● EXTRACT PROVIDED:
______________________________
DR. LAPOSATA: It's maybe half and half. Half criminal, half civil. I don't keep track of it in that way, but that would be a guess. I'm sorry. I don't keep track of numbers of civil or criminal cases that I'm consulted in. If I had to give an estimate, it would be half and half. I've worked on over a thousand cases in my private company.
MR. BRENNAN: And fair to say you get compensated for your time.
DR. LAPOSATA: Yes, I get paid for my time.
MR. BRENNAN: Dr. Laposata, you had mentioned that there were some scratches that you had taken a look at on Mr. O'Keefe's body. If we could have exhibit 165, please. Now, would it be fair to say, Dr. Laposata, you do not know the genesis of that cut on Mr. O'Keefe's right eye?
DR. LAPOSATA: I do not know what caused it. I can tell you what didn't cause it, but I don't know what did cause it.
MR. BRENNAN: You said that was from blunt force.
DR. LAPOSATA: It's from application of blunt force to that little area that broke the skin.
MR. BRENNAN: When you were asked a question about whether that was consistent with a punch, you opined that it was consistent with a punch.
DR. LAPOSATA: Yes. It could be consistent with a punch.
MR. BRENNAN: You weren't saying it was consistent with a punch to a reasonable degree of medical certainty. Were you?
DR. LAPOSATA: That would be within my differential diagnosis. It could be consistent with all other types of blunt impact — many other types of blunt impact, couldn't it? That's correct.
MR. BRENNAN: Ground, perhaps?
DR. LAPOSATA: No. An object — if it was an object that could get into that area under the eyebrow. Yes.
MR. BRENNAN: You mentioned the spoiler on the back of Ms. Read's Lexus. Do you remember that?
DR. LAPOSATA: I remember that.
MR. BRENNAN: Do you know how tall John O'Keefe was?
DR. LAPOSATA: Um, he's around — 5'11, I think. 72 — something around in there.
______________________________
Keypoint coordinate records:
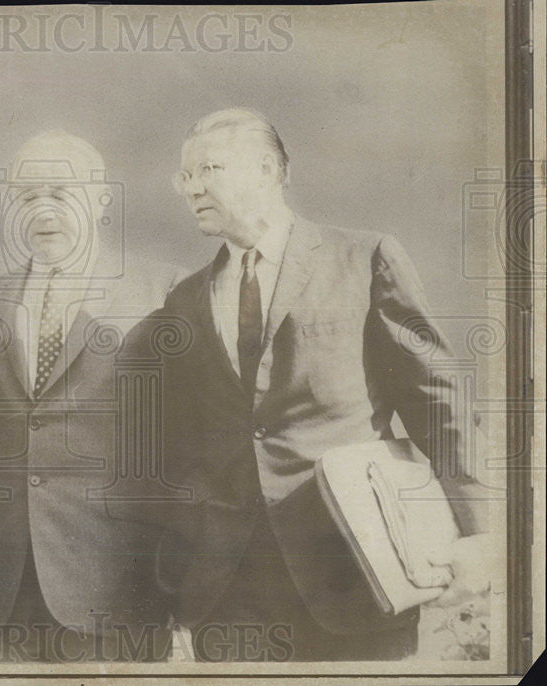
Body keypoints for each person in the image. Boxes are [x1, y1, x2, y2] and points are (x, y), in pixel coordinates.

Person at [113, 108, 493, 661]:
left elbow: (440, 403)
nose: (192, 188)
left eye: (208, 169)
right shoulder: (186, 300)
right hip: (227, 593)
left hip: (358, 569)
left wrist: (479, 533)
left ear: (266, 170)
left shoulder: (364, 259)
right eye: (184, 177)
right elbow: (180, 445)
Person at [0, 130, 181, 662]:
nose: (42, 210)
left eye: (60, 191)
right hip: (2, 584)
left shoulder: (160, 291)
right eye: (27, 197)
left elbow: (181, 449)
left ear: (101, 199)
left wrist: (178, 578)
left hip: (117, 584)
______________________________
● AIM OF THE TASK: Resume the trial testimony transcript, in which Mr. Brennan cross-examines Dr. Laposata, starting right after its final line. These records have no connection to the trial testimony transcript.

● WRITTEN RESPONSE:
MR. BRENNAN: No, he's closer to 6'1. Does that make sense?
DR. LAPOSATA: Sure.
MR. BRENNAN: Okay. And that spoiler on the Lexus, do you know how high off the ground that is?
DR. LAPOSATA: No.
MR. BRENNAN: Did you ever try to measure it or ask for photos or any information about that?
DR. LAPOSATA: No, I looked at the photos.
MR. BRENNAN: Did you ever ask for any measurements or try to take any measurements?
DR. LAPOSATA: No.
MR. BRENNAN: Could I have exhibit 166, please? Did you see this cut on Mr. O'Keefe's nose?
DR. LAPOSATA: Um, that — that's a scratch. It's not made by a sharp instrument. It's not a cut. It's a scratch.
MR. BRENNAN: Is there any scratches on the left side? Uh, do we have a photo of the left side, please? And that — you say that's a scratch, not a cut.
DR. LAPOSATA: Correct. Because a cut means it's made by a sharp thing like a knife, and a scratch is made by something that's kind of rounded, that has a little point on it but it's not sharp.
MR. BRENNAN: Okay. Do you have any information or basis to say where that scratch came from?
DR. LAPOSATA: No.
MR. BRENNAN: Did you do any differential diagnosis on that scratch?
DR. LAPOSATA: I don't know what caused that. There could be a number of things that caused it. There was no scratch on the right side of Mr. O'Keefe's nose.
MR. BRENNAN: I don't see one. No. Could you zoom in, Miss Gilman? So the only scratch is on the left side.
DR. LAPOSATA: There's — looks to be — well, that's not a good photograph because there's some blood obscuring the skin.
MR. BRENNAN: Yes.
DR. LAPOSATA: Um, my memory — if my memory serves me, there is a scratch on the left side of the nose and maybe a small scrape on the tip of the nose.
MR. BRENNAN: And we can go back to the left side. And you said that could not have been caused by a sharp object.
DR. LAPOSATA: Correct. It's not an incised wound. Incised wound means a bladed sharp cut. This is a scratch, not made by a blade.
MR. BRENNAN: Were you aware the defendant made a statement that she pulled a piece of glass from the defendant's nose?
DR. LAPOSATA: No.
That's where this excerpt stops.